*PAGE TEXT*.
───
Greta – Marketing Recap

greta poster 2This week’s new release Greta tells a familiar story, one of a young woman who through a series of events winds up befriending an older one. In this case the younger is Frances (Chloë Grace Moretz) and the older Greta (Isabelle Huppert), with the two coming together when Frances finds Greta’s purse abandoned on a train and returns it to her.

After some time Frances begins to realize the circumstances that brought them together may not have been as coincidental as they first appeared, and Greta’s behavior becomes increasingly dangerous as she refuses to be ignored and abandoned. That’s bad news for Frances, as Greta’s plans and motivations become increasingly clear as well as disturbing.

The Posters

greta poster“Don’t take the bait,” the audience is warned on the first poster, which shows a nice handbag being caught by a fishing hook. It’s a simple image and copy combination, but it comes together to present something intriguing and mysterious.

The second is a bit more on-the-nose, showing Greta’s head split open at the top with Francis popping out of it while the copy here reads “Everyone needs a friend.”

The Trailers

Frances discovers a handbag left on the subway and returns it to Greta, its owner, as the first trailer opens. The older woman invites the younger in to repay her for her kindness. The two go on to form a friendship but Frances discovers this may not have been a coincidence that brought them together. When she tries to separate herself, Greta goes full-on stalker as Frances finds herself harassed at work and drugged and kidnapped. It’s creepy as heck but shows the interplay between the two actresses may be the key selling point for the movie.

Online and Social

The official website offered by Focus Features follows the studio’s usual template, presenting the trailer when you first load the site and then letting you scroll down to view production photos and read cast/crew bios. Links to the movie’s Facebook, Twitter and Instagram profiles are also at the top of the page.

Advertising and Cross-Promotions

Online ads using elements of the key art – particularly the image of Moretz – began running in early February, shortly after the trailer was released.

The studio partnered with LA Times Studios on a limited-run podcast titled “Obsession” that explored what makes people become infatuated with another person. The movie sponsored one of the escape rooms at Breakout Atlanta, offering those who completed it movie posters and other swag.
───
*STORED DATA*.

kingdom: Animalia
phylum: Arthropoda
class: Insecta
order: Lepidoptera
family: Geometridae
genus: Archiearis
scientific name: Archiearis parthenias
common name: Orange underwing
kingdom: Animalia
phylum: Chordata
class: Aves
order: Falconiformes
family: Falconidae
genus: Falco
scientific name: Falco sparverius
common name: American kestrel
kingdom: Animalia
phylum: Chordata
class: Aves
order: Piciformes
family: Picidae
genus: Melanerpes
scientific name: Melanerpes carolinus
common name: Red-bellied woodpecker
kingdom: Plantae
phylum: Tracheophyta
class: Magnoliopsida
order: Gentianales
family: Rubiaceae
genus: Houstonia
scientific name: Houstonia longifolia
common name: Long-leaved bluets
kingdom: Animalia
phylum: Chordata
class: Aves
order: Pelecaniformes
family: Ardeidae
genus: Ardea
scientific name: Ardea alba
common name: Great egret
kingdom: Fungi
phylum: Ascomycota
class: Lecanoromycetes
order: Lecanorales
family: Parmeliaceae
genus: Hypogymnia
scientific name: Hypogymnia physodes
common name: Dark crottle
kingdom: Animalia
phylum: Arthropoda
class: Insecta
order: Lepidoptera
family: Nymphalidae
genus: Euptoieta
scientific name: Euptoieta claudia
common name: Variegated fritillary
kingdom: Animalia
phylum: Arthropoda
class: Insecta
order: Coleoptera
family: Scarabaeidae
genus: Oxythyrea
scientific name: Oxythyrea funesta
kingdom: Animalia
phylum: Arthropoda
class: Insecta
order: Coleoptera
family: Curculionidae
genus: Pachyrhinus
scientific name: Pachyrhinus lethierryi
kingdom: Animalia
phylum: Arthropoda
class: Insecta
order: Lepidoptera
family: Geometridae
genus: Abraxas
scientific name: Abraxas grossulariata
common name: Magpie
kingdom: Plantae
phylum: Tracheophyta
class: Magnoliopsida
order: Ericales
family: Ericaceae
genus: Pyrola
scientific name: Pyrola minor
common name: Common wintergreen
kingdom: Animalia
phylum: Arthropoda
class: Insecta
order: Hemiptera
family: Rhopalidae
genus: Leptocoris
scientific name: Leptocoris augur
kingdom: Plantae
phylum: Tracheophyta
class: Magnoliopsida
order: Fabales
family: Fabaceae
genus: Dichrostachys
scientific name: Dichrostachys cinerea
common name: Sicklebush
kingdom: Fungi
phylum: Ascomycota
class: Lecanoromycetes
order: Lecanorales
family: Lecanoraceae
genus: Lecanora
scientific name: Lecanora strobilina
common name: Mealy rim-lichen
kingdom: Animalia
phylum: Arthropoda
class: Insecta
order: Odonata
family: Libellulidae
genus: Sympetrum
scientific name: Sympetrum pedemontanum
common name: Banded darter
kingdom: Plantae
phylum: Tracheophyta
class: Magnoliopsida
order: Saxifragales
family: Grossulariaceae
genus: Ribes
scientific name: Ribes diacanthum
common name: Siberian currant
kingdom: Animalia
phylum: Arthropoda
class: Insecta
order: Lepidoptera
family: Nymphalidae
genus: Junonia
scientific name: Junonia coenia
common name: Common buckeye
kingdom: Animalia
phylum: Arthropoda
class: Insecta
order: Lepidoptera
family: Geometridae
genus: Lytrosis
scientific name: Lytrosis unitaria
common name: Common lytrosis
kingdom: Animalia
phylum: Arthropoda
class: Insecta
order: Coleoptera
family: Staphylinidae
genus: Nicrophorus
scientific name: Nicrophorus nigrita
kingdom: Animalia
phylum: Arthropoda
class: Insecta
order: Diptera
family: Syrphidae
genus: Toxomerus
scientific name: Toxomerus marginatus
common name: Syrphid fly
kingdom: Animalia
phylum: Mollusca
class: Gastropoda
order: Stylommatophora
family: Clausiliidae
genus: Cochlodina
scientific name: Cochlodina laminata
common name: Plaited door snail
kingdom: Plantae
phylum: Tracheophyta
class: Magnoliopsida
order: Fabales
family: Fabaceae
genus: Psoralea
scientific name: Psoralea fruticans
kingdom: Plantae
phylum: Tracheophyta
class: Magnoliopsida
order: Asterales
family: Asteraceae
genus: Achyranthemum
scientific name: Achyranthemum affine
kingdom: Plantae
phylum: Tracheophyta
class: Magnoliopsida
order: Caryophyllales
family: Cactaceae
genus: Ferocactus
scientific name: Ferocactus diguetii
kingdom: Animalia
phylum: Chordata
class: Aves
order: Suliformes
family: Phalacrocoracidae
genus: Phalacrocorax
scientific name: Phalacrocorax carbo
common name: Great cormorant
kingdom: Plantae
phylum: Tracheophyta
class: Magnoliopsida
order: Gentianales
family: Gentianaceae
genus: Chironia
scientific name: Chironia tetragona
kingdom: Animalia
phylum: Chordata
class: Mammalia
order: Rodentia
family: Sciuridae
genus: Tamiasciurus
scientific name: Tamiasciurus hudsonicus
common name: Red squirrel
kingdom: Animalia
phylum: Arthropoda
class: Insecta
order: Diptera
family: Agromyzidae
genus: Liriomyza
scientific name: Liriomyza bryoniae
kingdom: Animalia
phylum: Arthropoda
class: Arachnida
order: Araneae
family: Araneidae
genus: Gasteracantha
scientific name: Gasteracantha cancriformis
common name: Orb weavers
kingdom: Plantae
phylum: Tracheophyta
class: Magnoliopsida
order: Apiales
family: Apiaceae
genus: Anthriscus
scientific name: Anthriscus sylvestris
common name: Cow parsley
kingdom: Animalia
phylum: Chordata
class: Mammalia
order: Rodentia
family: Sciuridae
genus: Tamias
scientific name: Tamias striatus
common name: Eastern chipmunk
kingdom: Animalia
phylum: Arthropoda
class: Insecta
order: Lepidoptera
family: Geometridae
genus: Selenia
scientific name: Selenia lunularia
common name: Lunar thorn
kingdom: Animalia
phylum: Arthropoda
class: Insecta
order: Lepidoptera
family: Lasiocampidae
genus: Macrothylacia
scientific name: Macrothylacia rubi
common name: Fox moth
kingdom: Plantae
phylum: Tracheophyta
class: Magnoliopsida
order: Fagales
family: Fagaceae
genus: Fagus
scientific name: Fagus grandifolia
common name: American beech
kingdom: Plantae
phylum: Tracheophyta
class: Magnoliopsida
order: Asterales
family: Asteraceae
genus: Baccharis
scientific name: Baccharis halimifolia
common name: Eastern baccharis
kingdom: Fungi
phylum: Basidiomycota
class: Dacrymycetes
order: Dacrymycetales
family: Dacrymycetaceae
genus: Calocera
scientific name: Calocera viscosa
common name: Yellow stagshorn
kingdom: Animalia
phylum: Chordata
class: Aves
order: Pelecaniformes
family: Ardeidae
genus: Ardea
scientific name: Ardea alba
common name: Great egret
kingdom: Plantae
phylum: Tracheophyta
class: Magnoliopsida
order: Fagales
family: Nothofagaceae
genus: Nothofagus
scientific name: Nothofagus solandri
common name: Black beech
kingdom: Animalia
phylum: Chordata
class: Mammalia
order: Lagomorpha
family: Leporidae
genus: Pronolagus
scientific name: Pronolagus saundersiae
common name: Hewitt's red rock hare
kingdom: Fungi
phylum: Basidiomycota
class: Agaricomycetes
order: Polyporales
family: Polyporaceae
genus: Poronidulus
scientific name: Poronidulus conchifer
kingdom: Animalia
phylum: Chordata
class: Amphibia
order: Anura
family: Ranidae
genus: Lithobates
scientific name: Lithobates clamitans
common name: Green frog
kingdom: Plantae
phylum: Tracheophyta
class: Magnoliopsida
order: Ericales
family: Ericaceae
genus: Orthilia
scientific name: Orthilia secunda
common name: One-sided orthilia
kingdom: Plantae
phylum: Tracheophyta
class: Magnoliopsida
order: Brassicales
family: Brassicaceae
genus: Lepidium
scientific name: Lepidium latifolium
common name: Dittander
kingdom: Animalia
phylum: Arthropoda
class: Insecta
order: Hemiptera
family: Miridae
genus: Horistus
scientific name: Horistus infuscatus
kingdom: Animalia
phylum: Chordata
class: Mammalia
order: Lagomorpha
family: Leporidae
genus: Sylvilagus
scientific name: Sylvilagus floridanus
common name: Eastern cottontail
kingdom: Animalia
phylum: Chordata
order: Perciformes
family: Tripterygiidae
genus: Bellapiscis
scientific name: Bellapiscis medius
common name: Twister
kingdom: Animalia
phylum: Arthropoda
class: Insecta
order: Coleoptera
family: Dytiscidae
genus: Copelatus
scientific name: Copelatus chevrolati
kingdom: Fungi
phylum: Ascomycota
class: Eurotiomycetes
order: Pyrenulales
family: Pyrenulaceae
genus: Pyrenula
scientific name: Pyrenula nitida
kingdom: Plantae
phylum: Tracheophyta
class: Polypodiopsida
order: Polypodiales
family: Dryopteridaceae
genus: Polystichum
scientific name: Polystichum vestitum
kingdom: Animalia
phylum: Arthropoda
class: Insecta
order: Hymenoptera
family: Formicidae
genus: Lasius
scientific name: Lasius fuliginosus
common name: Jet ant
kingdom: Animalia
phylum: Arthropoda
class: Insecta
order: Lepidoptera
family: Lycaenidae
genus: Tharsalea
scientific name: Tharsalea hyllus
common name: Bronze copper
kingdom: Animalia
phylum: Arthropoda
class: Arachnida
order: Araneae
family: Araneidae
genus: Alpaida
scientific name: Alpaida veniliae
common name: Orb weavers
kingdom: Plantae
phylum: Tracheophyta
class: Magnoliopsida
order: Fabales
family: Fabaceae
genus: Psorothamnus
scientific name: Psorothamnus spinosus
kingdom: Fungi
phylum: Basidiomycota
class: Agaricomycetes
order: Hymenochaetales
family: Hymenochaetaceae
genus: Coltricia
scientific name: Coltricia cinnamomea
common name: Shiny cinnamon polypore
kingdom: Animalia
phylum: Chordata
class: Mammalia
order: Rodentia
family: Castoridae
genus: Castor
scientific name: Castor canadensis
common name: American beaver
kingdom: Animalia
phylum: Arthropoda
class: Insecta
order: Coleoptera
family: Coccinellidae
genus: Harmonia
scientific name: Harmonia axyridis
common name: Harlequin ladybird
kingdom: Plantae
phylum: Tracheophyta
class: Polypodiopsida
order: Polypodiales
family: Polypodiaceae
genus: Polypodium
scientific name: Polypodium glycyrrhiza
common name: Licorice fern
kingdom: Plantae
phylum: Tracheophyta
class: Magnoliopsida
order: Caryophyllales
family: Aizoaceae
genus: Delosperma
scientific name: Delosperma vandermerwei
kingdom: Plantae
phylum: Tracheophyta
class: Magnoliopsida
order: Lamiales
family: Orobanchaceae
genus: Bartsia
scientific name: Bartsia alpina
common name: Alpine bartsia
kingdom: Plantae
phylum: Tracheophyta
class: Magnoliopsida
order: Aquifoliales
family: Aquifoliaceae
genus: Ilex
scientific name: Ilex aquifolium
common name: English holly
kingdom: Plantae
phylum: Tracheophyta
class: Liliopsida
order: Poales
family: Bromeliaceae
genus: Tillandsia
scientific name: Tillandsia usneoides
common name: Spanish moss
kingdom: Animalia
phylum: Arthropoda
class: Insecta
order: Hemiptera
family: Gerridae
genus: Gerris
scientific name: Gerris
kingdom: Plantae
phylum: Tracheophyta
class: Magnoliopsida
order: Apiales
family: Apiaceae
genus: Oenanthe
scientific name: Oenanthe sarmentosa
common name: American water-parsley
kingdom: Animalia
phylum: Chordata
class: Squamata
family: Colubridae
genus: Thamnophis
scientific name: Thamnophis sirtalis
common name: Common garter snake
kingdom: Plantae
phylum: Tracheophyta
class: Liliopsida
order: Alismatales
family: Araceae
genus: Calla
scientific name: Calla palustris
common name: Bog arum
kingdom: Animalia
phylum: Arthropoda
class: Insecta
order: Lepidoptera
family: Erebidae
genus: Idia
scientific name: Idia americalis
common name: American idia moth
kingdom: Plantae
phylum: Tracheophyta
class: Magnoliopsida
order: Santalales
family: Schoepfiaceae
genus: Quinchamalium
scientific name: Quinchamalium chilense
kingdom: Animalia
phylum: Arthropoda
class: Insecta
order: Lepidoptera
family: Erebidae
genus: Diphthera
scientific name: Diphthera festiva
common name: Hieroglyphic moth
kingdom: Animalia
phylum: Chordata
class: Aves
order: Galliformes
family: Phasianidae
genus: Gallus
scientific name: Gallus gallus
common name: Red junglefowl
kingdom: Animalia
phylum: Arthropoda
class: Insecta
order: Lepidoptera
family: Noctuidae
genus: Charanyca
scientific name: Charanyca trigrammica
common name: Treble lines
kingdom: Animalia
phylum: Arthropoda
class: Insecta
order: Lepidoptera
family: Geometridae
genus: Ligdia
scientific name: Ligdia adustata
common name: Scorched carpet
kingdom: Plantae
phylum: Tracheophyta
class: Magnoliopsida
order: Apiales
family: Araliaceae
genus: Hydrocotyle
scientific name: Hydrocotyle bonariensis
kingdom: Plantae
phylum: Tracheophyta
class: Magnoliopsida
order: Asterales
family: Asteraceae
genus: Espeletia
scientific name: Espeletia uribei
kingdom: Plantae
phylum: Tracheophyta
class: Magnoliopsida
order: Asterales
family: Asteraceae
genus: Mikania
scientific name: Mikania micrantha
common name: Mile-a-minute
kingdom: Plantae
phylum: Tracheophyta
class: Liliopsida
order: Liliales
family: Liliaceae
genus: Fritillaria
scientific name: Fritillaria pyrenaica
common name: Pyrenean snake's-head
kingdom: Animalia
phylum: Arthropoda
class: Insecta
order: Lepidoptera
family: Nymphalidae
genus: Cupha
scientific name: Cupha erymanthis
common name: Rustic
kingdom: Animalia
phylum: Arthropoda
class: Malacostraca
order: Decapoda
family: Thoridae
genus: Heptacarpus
───
*TASKS*.
1 – In the Greta marketing recap, why does the older woman invite Frances in at the start of the first trailer? Answer in one to three sentences.
2 – According to the Greta marketing recap, what was the title of the limited-run podcast made with LA Times Studios?
3 – Write a continuation of the Greta marketing recap, picking up after its last sentence.

*ANSWERS TO THIS EXERCISE*.
1 – Frances has found Greta's handbag left on the subway and returned it to her. Greta invites her in to repay her for that kindness.

2 – The podcast was titled "Obsession."

3 –
Media and Publicity

An appearance at the Toronto Film Festival resulted in Fox Searchlight picking up distribution rights rather quickly. An extended clip showing the restaurant scene glimpsed in the trailer was released in early February.

A video offering signs you have a clingy friend kind of made light of the situation presented in the story, but the studio was obviously going for a thing here even if it didn’t quite land. Two clips followed that.

Moretz was interviewed about her character, the story and the experience of working with Huppert while everyone spoke about similar topics at the movie’s premiere. She also appeared on “Good Morning America.”


Focus Features is trying to play on the ideas of obsession pretty heavily in the campaign, from the trailers to the sponsored podcast and more. That’s a good message to send, and it’s interesting that it’s not a romantic, heterosexual obsession being depicted but one between two women that’s free (at least based on what we see here) of any sexual component. Instead it’s just about friendship, companionship and understanding, all of which can be powerful – and dangerous – motivators.

Moretz and Huppert, particularly the former, are bold personalities to use in the campaign, offering audiences a female-centric drama that has twists and turns that are well-telegraphed in the marketing but still promise some surprise to viewers.

Picking Up the Spare

There was a good profile of costar Maika Monroe.

Moritz made a few more media appearances like this. She also did a featurette playing “This or That” which was thematically tied to moments from the movie and one that had her looking back at her first role, as did Jordan later on. There was another that examined obsession and stalking in previous movies.